Regarding Iran, the bulletin highlights the absence of coverage inside the Islamic Republic. As far as I can tell, quotes regarding Mursi’s “red lines” in the Gulf, and the enduring nature of the relationship between Egypt and Saudi Arabia have not appeared in Iranian media. In the past few days, however, some editorials have addressed the visit, albeit after it was really newsworthy. Iranian commentary has since emphasized the “silver lining” of Mursi’s trip.

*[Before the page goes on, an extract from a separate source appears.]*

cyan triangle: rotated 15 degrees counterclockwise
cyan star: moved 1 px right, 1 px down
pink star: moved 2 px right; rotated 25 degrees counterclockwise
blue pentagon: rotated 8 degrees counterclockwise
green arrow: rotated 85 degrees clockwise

Mansur Faramarzi wrote about Iranian-Egyptian relations in the July 15 edition of Jomhuri-ye Eslami. “It would be an unforgivable mistake if we imagine that everybody should follow us [i.e. the Islamic Republic of Iran] and agree with us in all issues,” Faramarzi began. “Consequently, if [Saudi] Arabia has been the first country for Mursi to visit we should not get hurt, although we should follow up their talks,” he continued. “We should regard this as something quite natural, although Egypt should know that, if not today, definitely tomorrow Iran would be more influential on the world stage than [Saudi] Arabia.” “We cannot force them to be like us,” he concluded, “but we must try to make sure that they will be with us, rather than against us.”

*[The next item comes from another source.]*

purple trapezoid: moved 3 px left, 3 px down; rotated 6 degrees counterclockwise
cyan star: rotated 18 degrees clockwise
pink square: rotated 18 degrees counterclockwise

Translation: Tehran will eclipse Riyadh inevitably. The Egyptians will come to their senses.
Hojatollah Jowdaki took a sharper tone in an article titled “Egypt, Saudi Arabia, and Iran,” also printed on July 15 by E’temad. Jowdaki starts by accusing the Saudis of underreporting the arrest of Shia cleric Nimr al-Nimr and overstating the importance of Mursi’s trip to Riyadh. By his account, “Mursi had very few achievements” during his trip. “However, he was reassured that for the time being [Saudi] Arabia would not put too much economic pressure on Egypt.” Any serious observer knows Saudi Arabia is not pressuring Egypt economically. Mursi’s talks focused on relations generally and joint development projects specifically. The article continues:
At the moment, [Saudi] Arabia is facing its greatest domestic challenge. That challenge is not due to the Shi’i uprising, because Arabian leaders are able to easily suppress such uprisings by accusing them of “being agents of foreigners or Iran”. The main challenge that should be taken into account concerns the profound identity contradictions inside the Arabian society. For the past few decades, Saudi nobles, whose number is very large and who enjoy power, wealth and a special position in Arabia, have not been able to put up with the old [conservative] system in Arabia. Their children have tasted the sweet taste of education and freedom in the West, and now they expect to enjoy the same freedoms, even to a limited degree, in their own country.
Translation: The House of Saud is doomed. Cairo and Tehran will grow closer once the Kingdom falls.